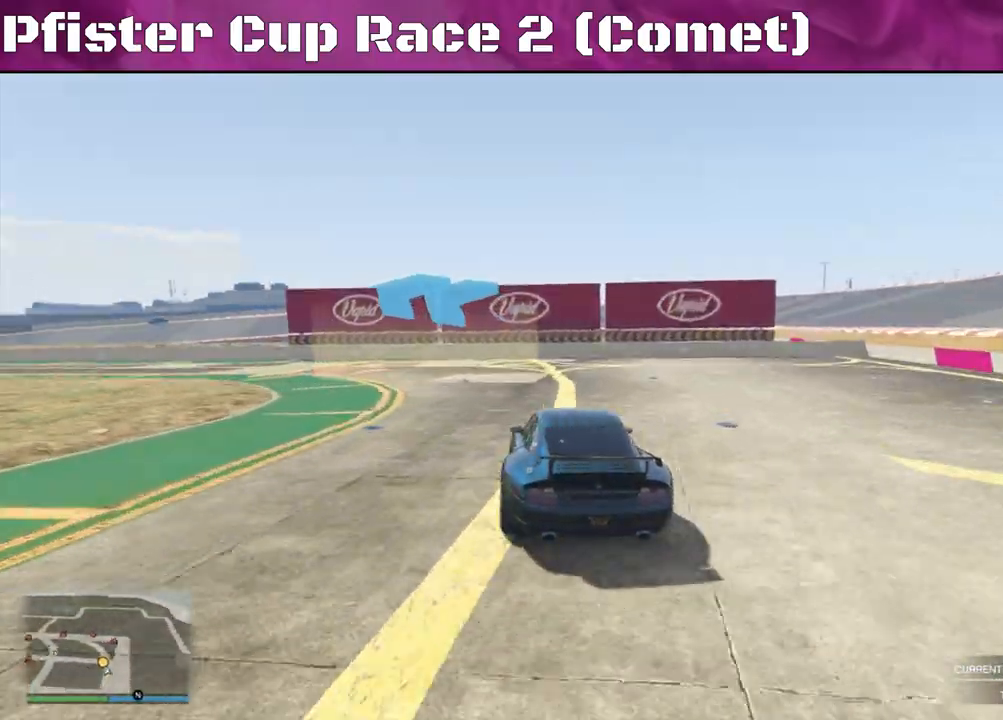
{"buttons": ["R2"], "left_stick": "left", "right_stick": "down-left", "events": [[167, "R2", "down"]]}
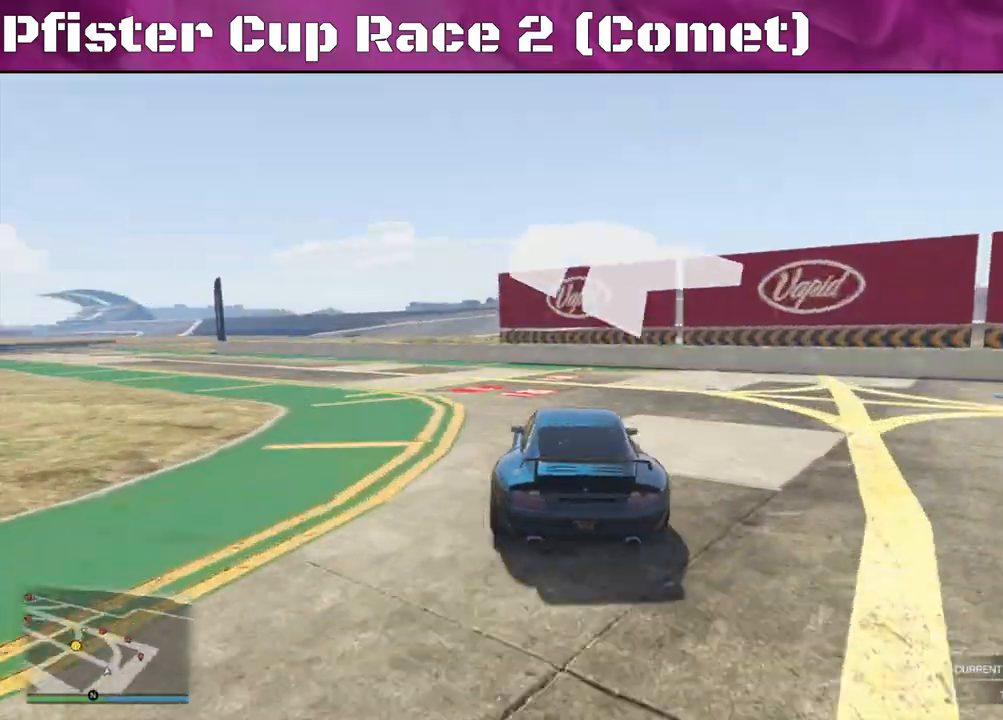
{"buttons": ["R2"], "left_stick": "left", "right_stick": "down-left", "events": []}
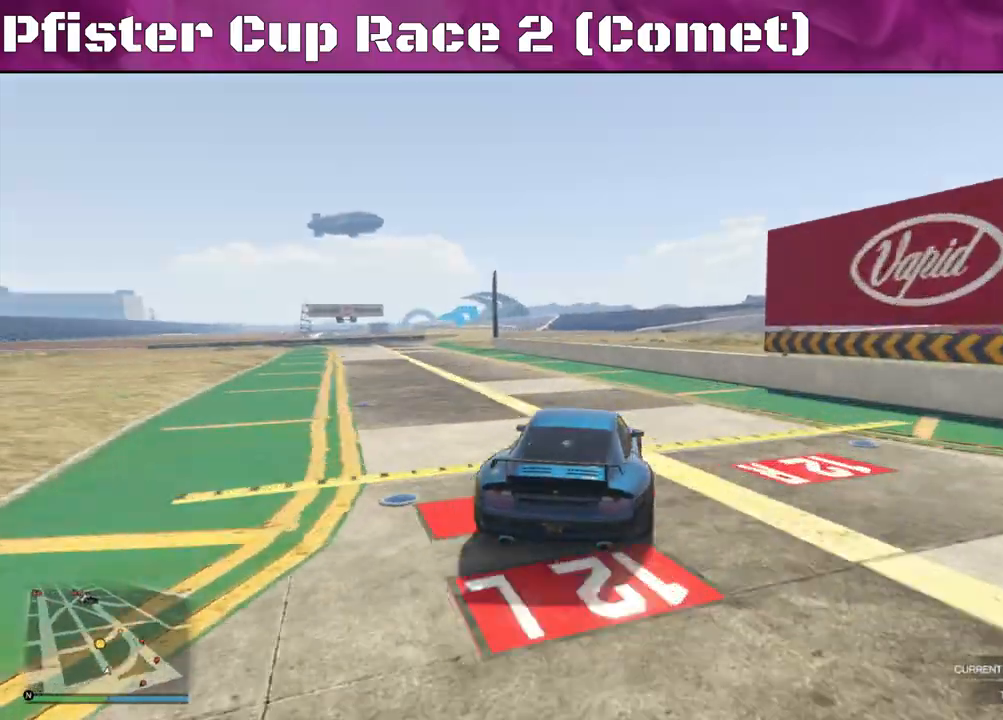
{"buttons": ["R2"], "left_stick": "left", "right_stick": "center", "events": [[433, "right_stick", "center"]]}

> [EXERCISE]
Give back the whole listing exactly, without pictures.

> [TASK RESULT]
{"buttons": ["R2"], "left_stick": "left", "right_stick": "down-left", "events": [[167, "R2", "down"]]}
{"buttons": ["R2"], "left_stick": "left", "right_stick": "down-left", "events": []}
{"buttons": ["R2"], "left_stick": "left", "right_stick": "center", "events": [[433, "right_stick", "center"]]}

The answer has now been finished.